Vervolgens plaatsten we een advertentie in de Village Voice. Twee avonden later kwamen zestig mannen in toepasselijke kledij opdagen voor een auditie. Want we hadden aangegeven naar wat voor soort figuren we op zoek waren.
Op een bepaald moment hadden we vijf van de zes mannen die we zochten. Er ontbrak dus nog één persoon, de zingende zwarte politieman. Op Broadway zagen we ‘The Wiz’. Op het toneel stond Victor Willis in de hoofdrol. Die had een fantastische stem. Na de voorstelling zochten we hem achter de bühne op. He was ‘straight’. Van ‘gays’ wist hij niets af behalve dan dat hij er niet gek op was. We vertelden hem waar we op uit waren. Zijn eerste reactie was: ‘Go to hell’. Totdat hij de muziek hoorde”. De liedjes, melodieën van Morali en teksten van Belolo, gaven de doorslag.

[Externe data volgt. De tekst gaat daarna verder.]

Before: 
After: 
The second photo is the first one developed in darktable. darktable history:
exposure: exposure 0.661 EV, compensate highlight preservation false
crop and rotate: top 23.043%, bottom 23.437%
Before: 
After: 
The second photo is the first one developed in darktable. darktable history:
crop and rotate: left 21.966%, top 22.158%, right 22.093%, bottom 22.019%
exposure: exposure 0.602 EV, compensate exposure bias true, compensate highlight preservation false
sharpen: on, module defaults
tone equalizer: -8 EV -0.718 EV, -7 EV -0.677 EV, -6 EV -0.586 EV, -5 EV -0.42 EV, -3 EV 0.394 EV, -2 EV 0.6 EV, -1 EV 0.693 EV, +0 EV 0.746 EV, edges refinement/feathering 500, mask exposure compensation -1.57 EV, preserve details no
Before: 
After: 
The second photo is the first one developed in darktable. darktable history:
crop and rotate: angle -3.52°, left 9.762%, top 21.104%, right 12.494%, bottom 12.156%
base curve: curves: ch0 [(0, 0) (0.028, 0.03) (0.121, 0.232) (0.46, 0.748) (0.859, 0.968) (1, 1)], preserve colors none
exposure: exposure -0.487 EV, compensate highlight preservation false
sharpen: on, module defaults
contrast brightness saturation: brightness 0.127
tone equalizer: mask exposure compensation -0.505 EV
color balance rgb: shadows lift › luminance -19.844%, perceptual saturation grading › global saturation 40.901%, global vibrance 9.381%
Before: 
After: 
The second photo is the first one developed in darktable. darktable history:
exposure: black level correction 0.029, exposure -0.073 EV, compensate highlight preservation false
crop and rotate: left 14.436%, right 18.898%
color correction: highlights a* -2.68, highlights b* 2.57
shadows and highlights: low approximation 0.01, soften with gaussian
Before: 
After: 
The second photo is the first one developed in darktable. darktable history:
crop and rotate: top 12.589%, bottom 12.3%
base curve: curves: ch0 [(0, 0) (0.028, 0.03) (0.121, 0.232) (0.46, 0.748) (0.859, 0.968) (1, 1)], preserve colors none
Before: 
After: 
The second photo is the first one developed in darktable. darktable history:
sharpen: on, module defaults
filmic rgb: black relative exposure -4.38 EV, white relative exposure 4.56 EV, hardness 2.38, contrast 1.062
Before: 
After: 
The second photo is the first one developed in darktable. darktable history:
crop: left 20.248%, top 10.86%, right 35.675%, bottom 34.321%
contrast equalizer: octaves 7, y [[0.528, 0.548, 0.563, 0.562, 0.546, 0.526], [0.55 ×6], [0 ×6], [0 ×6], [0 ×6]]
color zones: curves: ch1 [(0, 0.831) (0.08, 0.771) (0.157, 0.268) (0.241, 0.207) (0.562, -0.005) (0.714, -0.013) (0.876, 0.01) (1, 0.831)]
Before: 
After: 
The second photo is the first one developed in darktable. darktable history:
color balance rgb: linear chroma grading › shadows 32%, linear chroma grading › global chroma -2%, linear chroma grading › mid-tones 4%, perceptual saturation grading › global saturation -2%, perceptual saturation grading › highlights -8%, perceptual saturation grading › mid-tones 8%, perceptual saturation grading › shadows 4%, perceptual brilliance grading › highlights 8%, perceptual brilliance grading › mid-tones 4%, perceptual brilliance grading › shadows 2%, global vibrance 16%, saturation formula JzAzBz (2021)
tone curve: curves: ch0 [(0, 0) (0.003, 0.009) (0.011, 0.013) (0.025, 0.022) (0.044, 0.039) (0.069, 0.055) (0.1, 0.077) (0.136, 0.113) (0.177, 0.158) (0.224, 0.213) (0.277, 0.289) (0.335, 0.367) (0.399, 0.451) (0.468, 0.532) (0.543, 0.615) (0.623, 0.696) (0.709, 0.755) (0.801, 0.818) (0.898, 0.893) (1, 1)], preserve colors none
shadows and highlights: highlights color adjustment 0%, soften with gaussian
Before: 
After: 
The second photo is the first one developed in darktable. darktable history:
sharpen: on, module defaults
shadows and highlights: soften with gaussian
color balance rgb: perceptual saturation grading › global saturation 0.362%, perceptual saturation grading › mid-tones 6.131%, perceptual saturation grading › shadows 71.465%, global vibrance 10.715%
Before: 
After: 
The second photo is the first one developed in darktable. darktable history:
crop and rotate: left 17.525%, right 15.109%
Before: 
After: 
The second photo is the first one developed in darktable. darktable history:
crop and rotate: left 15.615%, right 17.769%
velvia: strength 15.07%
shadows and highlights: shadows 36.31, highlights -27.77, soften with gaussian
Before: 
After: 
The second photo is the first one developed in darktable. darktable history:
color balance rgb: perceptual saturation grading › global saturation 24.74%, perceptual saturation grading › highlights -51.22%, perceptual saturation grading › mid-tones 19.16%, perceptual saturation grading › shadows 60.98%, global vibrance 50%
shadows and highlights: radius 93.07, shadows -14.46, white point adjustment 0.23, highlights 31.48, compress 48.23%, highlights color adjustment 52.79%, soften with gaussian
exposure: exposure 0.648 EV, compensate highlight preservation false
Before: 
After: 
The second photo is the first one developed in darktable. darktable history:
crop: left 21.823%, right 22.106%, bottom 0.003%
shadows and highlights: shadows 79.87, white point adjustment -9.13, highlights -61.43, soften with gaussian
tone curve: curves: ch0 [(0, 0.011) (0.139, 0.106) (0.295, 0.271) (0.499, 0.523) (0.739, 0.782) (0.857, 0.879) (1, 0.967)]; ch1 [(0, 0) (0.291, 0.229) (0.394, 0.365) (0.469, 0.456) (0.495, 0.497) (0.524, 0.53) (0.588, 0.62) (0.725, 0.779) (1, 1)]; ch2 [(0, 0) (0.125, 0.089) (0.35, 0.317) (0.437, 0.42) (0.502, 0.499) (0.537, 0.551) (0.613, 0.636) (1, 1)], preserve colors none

Village People rondom Victor Willis
Het blijft altijd de vraag wat je (achteraf) moet geloven van de verhalen van mensen. In andere bronnen is te lezen dat Belolo en Morali de Village People in eerste instantie opzetten als een groep dansers achter Victor Willis. Was het zo ook niet bij de Ritchie Family gegaan? Eerst de productie, daarna de ‘artiesten’. Pas na enige tijd zou het tweetal op zoek gegaan zijn naar ‘permanente leden’. Dat deden ze door in een tijdschrift te adverteren met de woorden: ‘Macho types wanted. Must dance and have a moustache’. De soldaat (Alex Briley) zou eerder door Willis ontdekt en ingebracht zijn.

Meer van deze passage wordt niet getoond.